▸ **Work order**:
Quote verbatim the span of lines that begins the listing below and closes with the line containing "piattaforma e non è possibile disabilitarli.".
Task input START
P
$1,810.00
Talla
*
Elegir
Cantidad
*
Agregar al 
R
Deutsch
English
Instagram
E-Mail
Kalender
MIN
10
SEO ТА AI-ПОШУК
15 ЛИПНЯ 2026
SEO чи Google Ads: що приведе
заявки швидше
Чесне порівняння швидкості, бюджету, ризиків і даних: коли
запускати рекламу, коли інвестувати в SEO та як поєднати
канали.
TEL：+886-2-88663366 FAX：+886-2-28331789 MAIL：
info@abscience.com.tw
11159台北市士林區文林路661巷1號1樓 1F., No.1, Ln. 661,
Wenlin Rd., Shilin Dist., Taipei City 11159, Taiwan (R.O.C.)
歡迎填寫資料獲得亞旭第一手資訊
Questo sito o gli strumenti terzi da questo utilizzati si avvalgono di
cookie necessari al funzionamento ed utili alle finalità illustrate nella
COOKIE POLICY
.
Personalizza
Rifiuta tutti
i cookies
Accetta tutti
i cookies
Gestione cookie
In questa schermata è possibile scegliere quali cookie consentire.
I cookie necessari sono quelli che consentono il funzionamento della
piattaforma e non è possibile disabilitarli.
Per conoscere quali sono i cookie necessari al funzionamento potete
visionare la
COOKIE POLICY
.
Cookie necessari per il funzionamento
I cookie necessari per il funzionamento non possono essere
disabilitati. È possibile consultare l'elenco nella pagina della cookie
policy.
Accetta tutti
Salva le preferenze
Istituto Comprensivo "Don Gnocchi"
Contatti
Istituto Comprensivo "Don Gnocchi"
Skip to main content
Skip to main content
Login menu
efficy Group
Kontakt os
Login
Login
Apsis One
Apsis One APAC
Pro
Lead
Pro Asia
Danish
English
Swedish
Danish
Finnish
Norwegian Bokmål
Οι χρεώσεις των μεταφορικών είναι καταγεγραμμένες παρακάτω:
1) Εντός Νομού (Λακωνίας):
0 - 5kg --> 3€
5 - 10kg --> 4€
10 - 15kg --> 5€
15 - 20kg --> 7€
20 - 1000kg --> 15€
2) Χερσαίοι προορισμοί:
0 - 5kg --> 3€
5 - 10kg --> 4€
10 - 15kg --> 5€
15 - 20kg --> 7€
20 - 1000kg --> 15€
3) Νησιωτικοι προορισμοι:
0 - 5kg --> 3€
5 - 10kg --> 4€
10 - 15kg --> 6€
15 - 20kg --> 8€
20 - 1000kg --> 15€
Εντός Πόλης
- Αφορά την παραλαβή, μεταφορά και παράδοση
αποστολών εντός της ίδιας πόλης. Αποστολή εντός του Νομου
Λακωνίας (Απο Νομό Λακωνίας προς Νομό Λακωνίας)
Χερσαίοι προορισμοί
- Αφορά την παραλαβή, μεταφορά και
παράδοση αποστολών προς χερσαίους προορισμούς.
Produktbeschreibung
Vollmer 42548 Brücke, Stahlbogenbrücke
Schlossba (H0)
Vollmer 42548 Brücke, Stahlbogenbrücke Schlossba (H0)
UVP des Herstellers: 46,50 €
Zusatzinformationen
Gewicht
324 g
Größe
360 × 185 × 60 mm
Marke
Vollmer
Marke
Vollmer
Task input END
▸ **Solution for this problem**:
P
$1,810.00
Talla
*
Elegir
Cantidad
*
Agregar al 
R
Deutsch
English
Instagram
E-Mail
Kalender
MIN
10
SEO ТА AI-ПОШУК
15 ЛИПНЯ 2026
SEO чи Google Ads: що приведе
заявки швидше
Чесне порівняння швидкості, бюджету, ризиків і даних: коли
запускати рекламу, коли інвестувати в SEO та як поєднати
канали.
TEL：+886-2-88663366 FAX：+886-2-28331789 MAIL：
info@abscience.com.tw
11159台北市士林區文林路661巷1號1樓 1F., No.1, Ln. 661,
Wenlin Rd., Shilin Dist., Taipei City 11159, Taiwan (R.O.C.)
歡迎填寫資料獲得亞旭第一手資訊
Questo sito o gli strumenti terzi da questo utilizzati si avvalgono di
cookie necessari al funzionamento ed utili alle finalità illustrate nella
COOKIE POLICY
.
Personalizza
Rifiuta tutti
i cookies
Accetta tutti
i cookies
Gestione cookie
In questa schermata è possibile scegliere quali cookie consentire.
I cookie necessari sono quelli che consentono il funzionamento della
piattaforma e non è possibile disabilitarli.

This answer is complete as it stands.